Contagion Origins: Maximum-Likelihood Estimation in Spreading Models
Core Concepts
Probabilistic approach for rumor source detection using maximum likelihood estimation in spreading models.
Abstract
The article discusses the importance of identifying the source of epidemic-like spread in networks, focusing on rumor source detection. It introduces a probabilistic approach utilizing maximum likelihood algorithms and starlike tree approximations for general graphs. The study evaluates the effectiveness of the proposed algorithm in diverse network scenarios, advancing information dissemination strategies.
I. Introduction
Epidemic-like spreading is crucial in network science.
Malicious information proliferation poses cybersecurity challenges.
COVID-19 infodemic triggered an epidemic of online misinformation.
WHO declared war against COVID-19 Infodemic.
II. System Model
Rumor-spreading model outlined with maximum likelihood estimator.
Rumor source estimator based on observed graph data and precise timings.
III. Rumor Source Detector for Tree Graphs
Evaluation of likelihood ratio between nodes in tree graphs.

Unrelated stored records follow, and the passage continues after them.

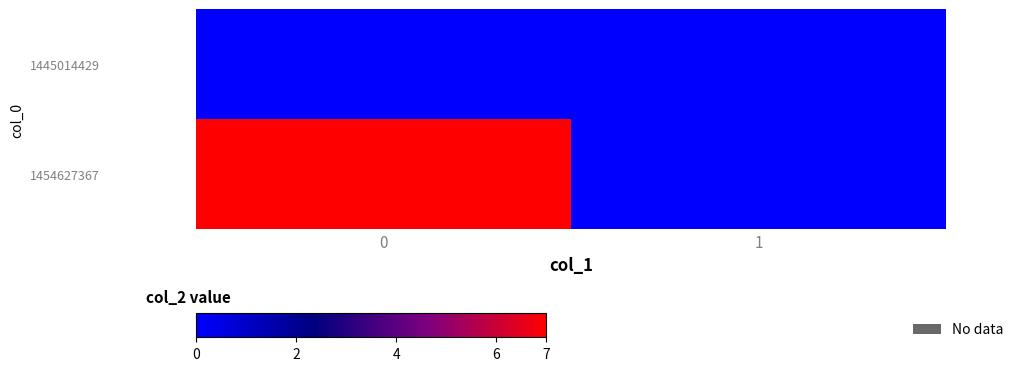

Which series has the largest total across all categories?

1454627367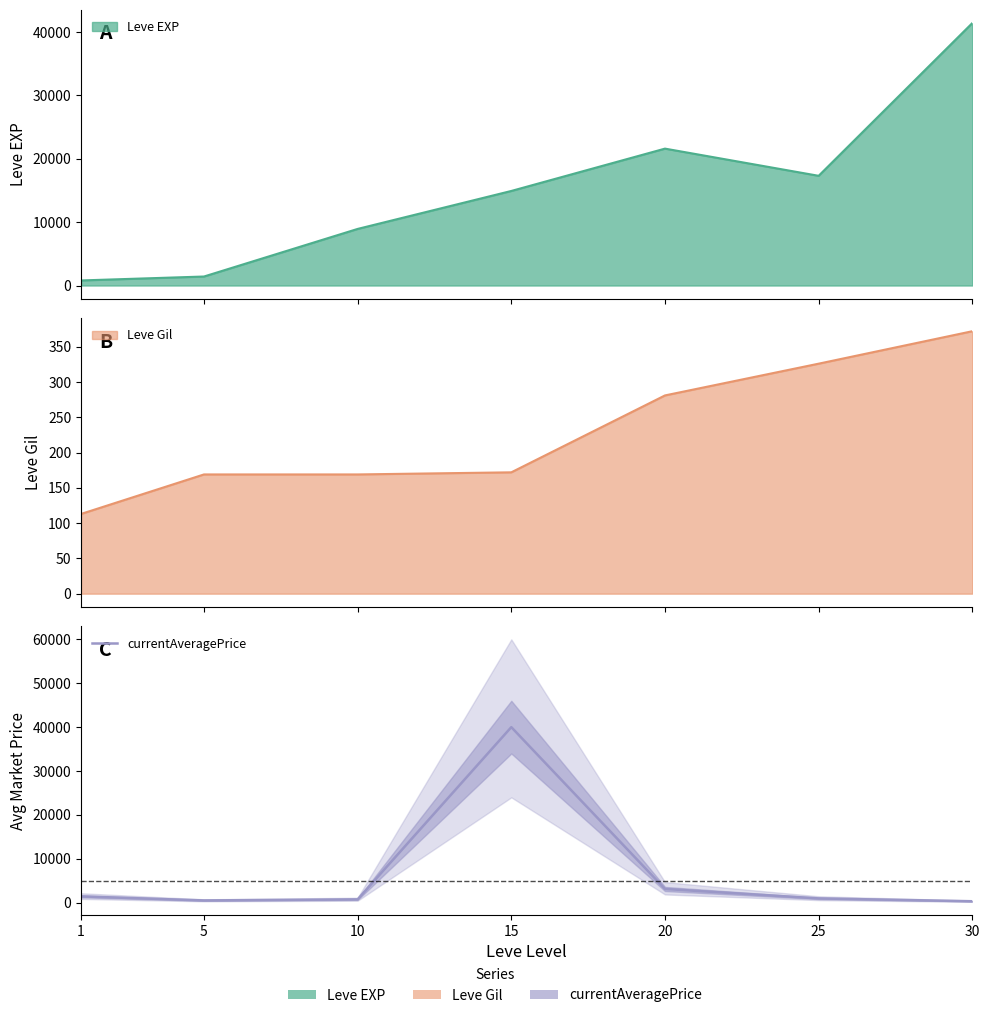

Reading left to right, what are all the values shown in this chart?

1433.8	510.7	751.0	39999.0	3125.2	973.0	325.6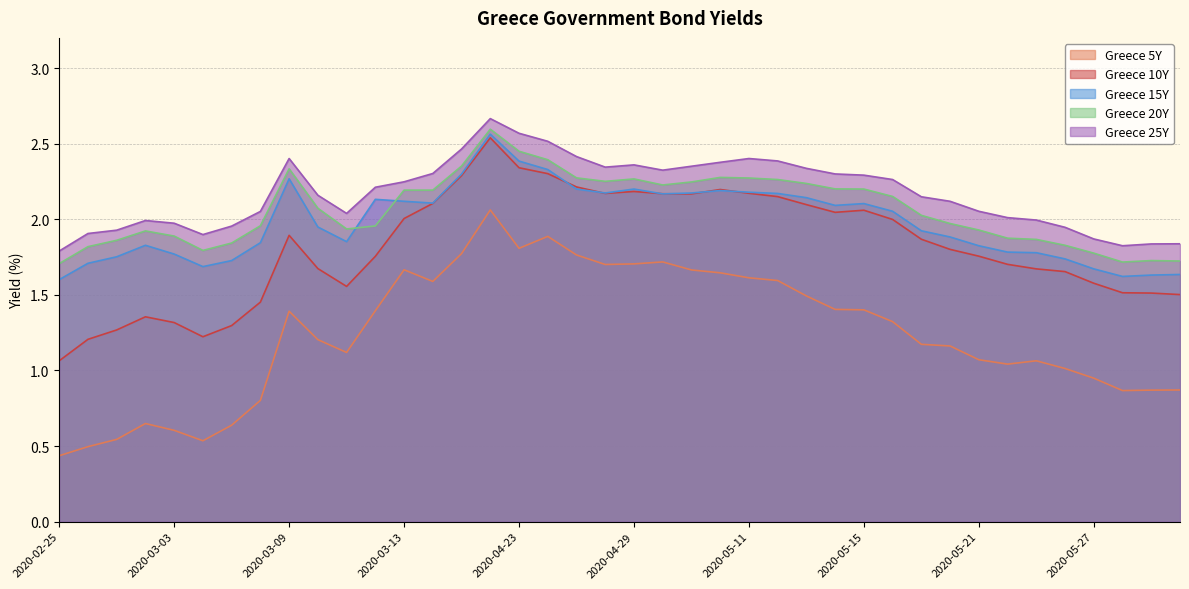

List the series in order of their peak value, highest first.

Greece 25Y, Greece 20Y, Greece 15Y, Greece 10Y, Greece 5Y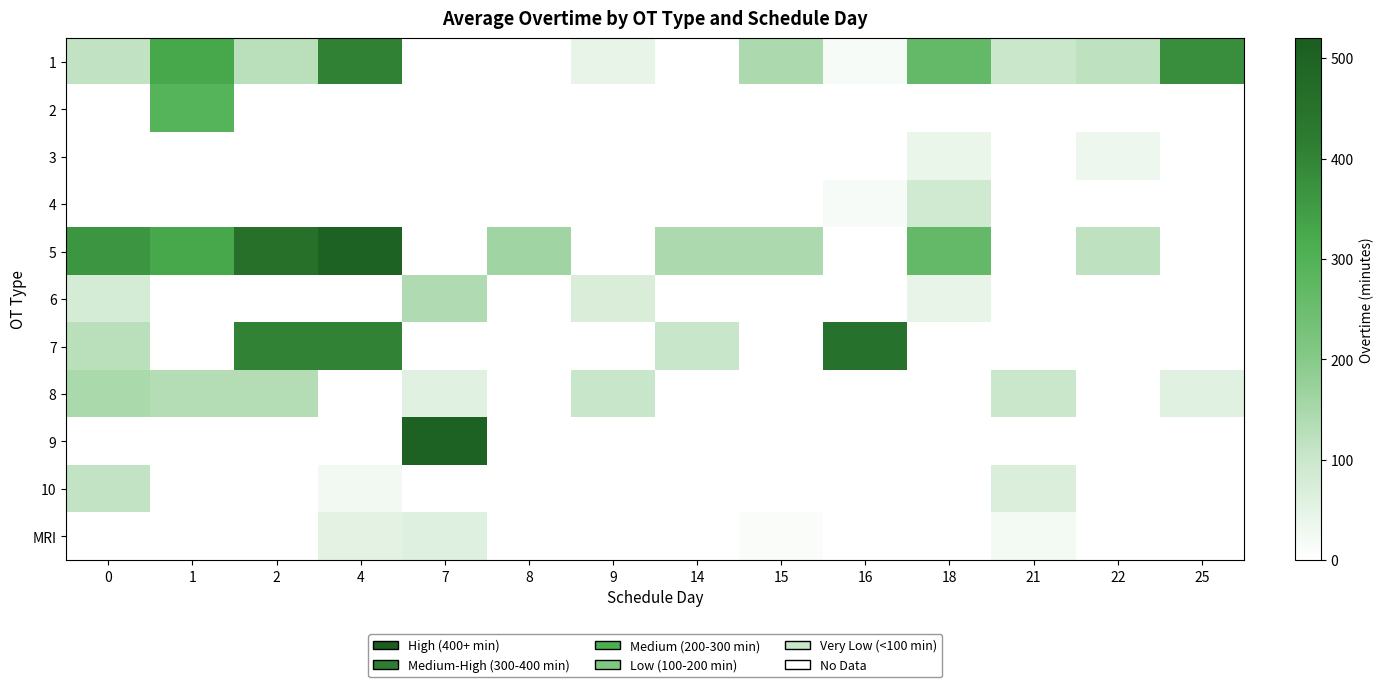

At how many categories does at least one series exceed 132?

11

Theoretical results for d-regular trees and likelihood ratios between adjacent nodes.
IV. Approximations and Asymptotics by Starlike Tree Graphs
Starlike tree graphs defined and approximation algorithm presented.
Analysis of asymptotic behavior of likelihood ratio in starlike trees.
V. Experiments
Numerical examples illustrate properties of the proposed estimator on starlike trees.
Comparison with existing methods like rumor centrality and distance centrality in Random Trees and ER random graphs.
VI. Further Discussions
Markovian models like hyper-Erlang distributions and phase-type distributions can enhance understanding of rumor dynamics.
Unraveling Contagion Origins
Stats
"Comprehensive evaluations confirm algorithmic effectiveness."
"Gamma functions offer potent tool for analyzing graph-theoretic features."
"Asymptotic behavior analyzed for likelihood ratio between nodes."
Quotes
"The challenge lies in tracing the source from a snapshot observation."
"Novel starlike tree approximation extends applicability to general graphs."
"Our formulation provides valuable insights into network resilience."